“The p-value was never intended to be a substitute for scientific reasoning,” said Ron Wasserstein, the ASA’s executive director. “Well-reasoned statistical arguments contain much more than the value of a single number and whether that number exceeds an arbitrary threshold. The ASA statement is intended to steer research into a ‘post p<0.05 era’. He further adds, “This is the first time that the 177-year-old ASA has made explicit recommendations on such a foundational matter in statistics. The society’s members had become increasingly concerned that the p-value was “being misapplied in ways that cast doubt on statistics generally.”
The p-value, or calculated probability, is the probability of finding the observed, or more extreme, results when the “null hypothesis” of a study question is true – the definition of ‘extreme’ depends on how the hypothesis is being tested. The null hypothesis is usually a hypothesis of “no difference”, e.g. no difference between blood pressures in group A and group B. A null hypothesis needs to be defined for each study question clearly before the start of your study. According to commonly used conventions, a p-value of 0.05 or less is considered statistically significant for a set of findings. However, the ASA statement notes that it is not necessarily true.
To address its concerns, the association convened a group of experts to formulate a document listing six “principles” regarding p-values for the guidance of “researchers, practitioners and science writers who are not primarily statisticians.” Of those six principles, the most pertinent for people in general (and science journalists in particular) is No. 5: “A p-value, or statistical significance, does not measure the size of an effect or the importance of a result.” Moreover, researchers should describe not only the data analyses that produced statistically significant results, the society says, but all statistical tests and choices made in calculations. Otherwise, results may seem falsely robust.
“Viewed alone, p-values calculated from a set of numbers and assuming a statistical model are of limited value and frequently are meaningless,” wrote biostatistician Donald Berry of MD Anderson Cancer Center in Houston. He cited the serious negative impact that misuse and misinterpretation of p-values has had not only on science, but also on society. “Patients with serious diseases have been harmed. Researchers have chased wild geese, finding too often that statistically significant conclusions could not be reproduced. The economic impacts of faulty statistical conclusions are great.”
A course correction has long been overdue considering its criticism has been going around in the scientific circles for a while now. A study in 2011 manipulated an analysis to prove that: listening to music by the Beatles makes undergraduates younger. This was an attempt to raise awareness about false positives.
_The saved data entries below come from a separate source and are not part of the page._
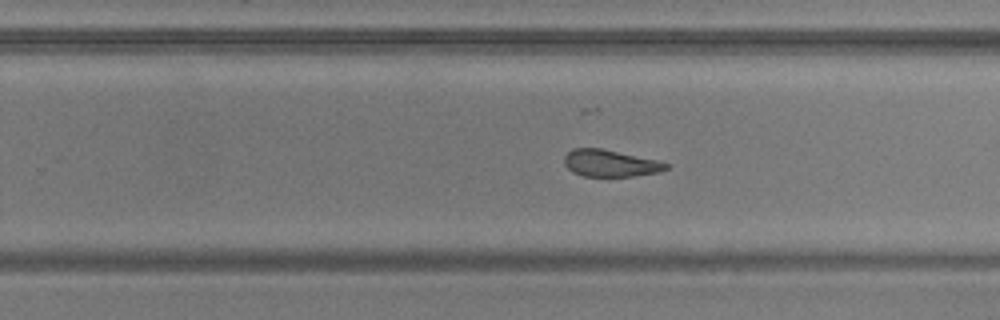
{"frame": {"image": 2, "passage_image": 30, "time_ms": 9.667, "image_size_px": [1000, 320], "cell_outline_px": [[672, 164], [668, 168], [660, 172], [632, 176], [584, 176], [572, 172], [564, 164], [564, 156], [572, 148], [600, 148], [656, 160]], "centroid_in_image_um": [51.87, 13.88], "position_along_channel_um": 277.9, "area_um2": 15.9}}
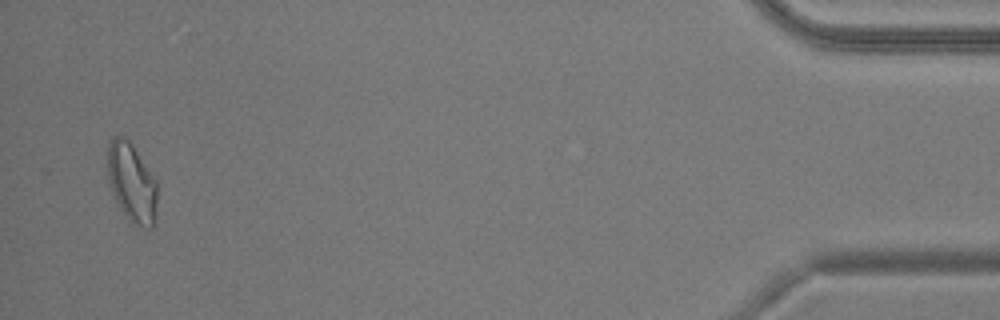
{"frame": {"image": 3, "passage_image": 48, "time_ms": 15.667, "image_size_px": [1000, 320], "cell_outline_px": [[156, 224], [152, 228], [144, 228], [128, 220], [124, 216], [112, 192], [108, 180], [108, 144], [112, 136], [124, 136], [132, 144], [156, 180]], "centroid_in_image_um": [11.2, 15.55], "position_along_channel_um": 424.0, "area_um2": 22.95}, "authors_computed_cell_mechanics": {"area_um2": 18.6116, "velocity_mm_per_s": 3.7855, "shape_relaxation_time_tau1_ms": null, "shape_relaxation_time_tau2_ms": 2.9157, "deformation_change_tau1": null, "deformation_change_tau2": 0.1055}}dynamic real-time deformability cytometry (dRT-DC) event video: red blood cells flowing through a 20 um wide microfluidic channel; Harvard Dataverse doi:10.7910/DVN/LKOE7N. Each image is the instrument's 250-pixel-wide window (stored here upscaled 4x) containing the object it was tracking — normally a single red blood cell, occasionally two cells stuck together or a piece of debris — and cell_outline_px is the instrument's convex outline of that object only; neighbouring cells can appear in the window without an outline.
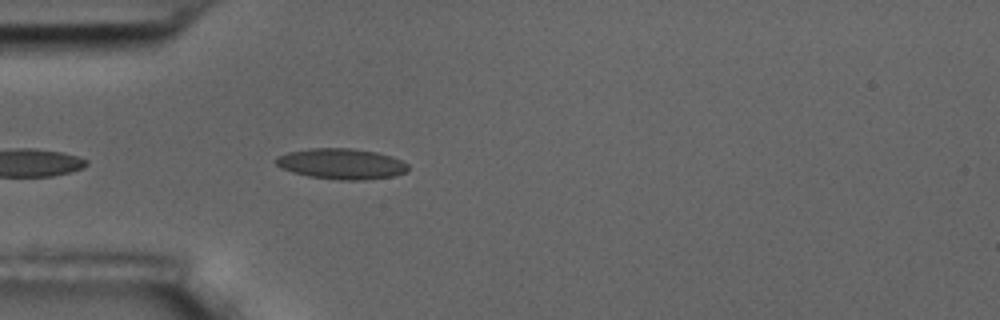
{"species": "common noctule bat (a hibernating species)", "species_latin": "Nyctalus noctula", "temperature_condition": "room temperature", "stored_images_in_passage": 5, "camera_frame_rate_fps": 3000, "um_per_image_px": 0.085, "animal": {"sex": "male", "body_mass_g": 17.5, "forearm_length_mm": 52.3}, "frame": {"image": 1, "passage_image": 5, "time_ms": 5.333, "image_size_px": [1000, 320], "cell_outline_px": [[408, 168], [404, 172], [396, 176], [364, 180], [340, 180], [308, 176], [292, 172], [280, 168], [276, 164], [276, 156], [288, 152], [312, 148], [352, 148], [376, 152], [392, 156], [408, 164]], "centroid_in_image_um": [29.01, 13.93], "position_along_channel_um": 56.0, "area_um2": 23.7}}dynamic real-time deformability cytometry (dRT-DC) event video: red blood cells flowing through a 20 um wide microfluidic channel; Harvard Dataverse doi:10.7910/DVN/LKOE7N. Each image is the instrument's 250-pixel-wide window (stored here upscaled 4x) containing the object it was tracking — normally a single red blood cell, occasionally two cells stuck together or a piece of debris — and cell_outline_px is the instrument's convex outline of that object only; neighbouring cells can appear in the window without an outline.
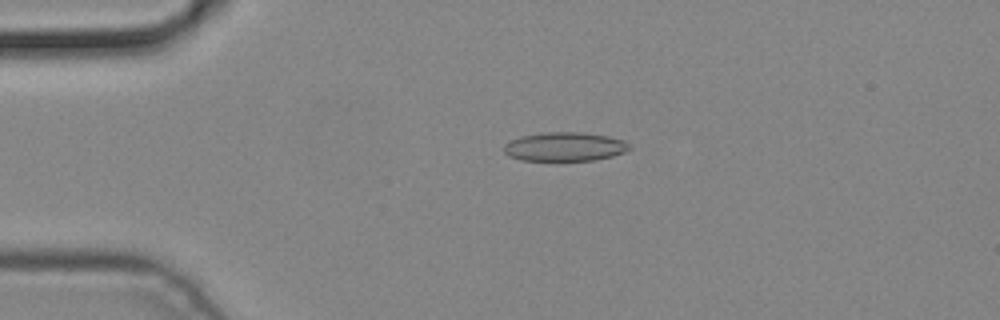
{"species": "common noctule bat (a hibernating species)", "species_latin": "Nyctalus noctula", "temperature_condition": "cold", "stored_images_in_passage": 4, "camera_frame_rate_fps": 3000, "um_per_image_px": 0.085, "animal": {"sex": "male", "body_mass_g": 19.2, "forearm_length_mm": 51.8}, "frame": {"image": 1, "passage_image": 4, "time_ms": 1.0, "image_size_px": [1000, 320], "cell_outline_px": [[632, 148], [624, 152], [612, 156], [596, 160], [520, 160], [508, 156], [504, 152], [504, 144], [520, 136], [540, 132], [584, 132], [608, 136], [624, 140]], "centroid_in_image_um": [47.99, 12.46], "position_along_channel_um": 37.0, "area_um2": 21.27}}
More recently, in 2015, an article (later retracted) published results from a purposely sloppy clinical trial to show that eating chocolate helps people to lose weight.
“Over time it appears the p-value has become a gatekeeper for whether work is publishable, at least in some fields,” said Jessica Utts, ASA president. “This apparent editorial bias leads to the ‘file-drawer effect,’ in which research with statistically significant outcomes are much more likely to get published, while other work that might well be just as important scientifically is never seen in print. It also leads to practices called by such names as ‘p-hacking’ and ‘data dredging’ that emphasize the search for small p-values over other statistical and scientific reasoning.” Giovanni Parmigiani, a biostatistician at the Dana Farber Cancer Institute in Boston, Massachusetts, chips in “Surely if this happened twenty years ago, biomedical research could be in a better place now.”
On the other hand drastic steps like the ban on publishing papers containing p-values could prove to be counter-productive, says Andrew Vickers, a biostatistician at Memorial Sloan Kettering Cancer Centerin New York City. What is the need of the hour is a better understanding of the p-value. Researchers shouldn’t get carried away to use statistics in order to create an impossible level of confidence.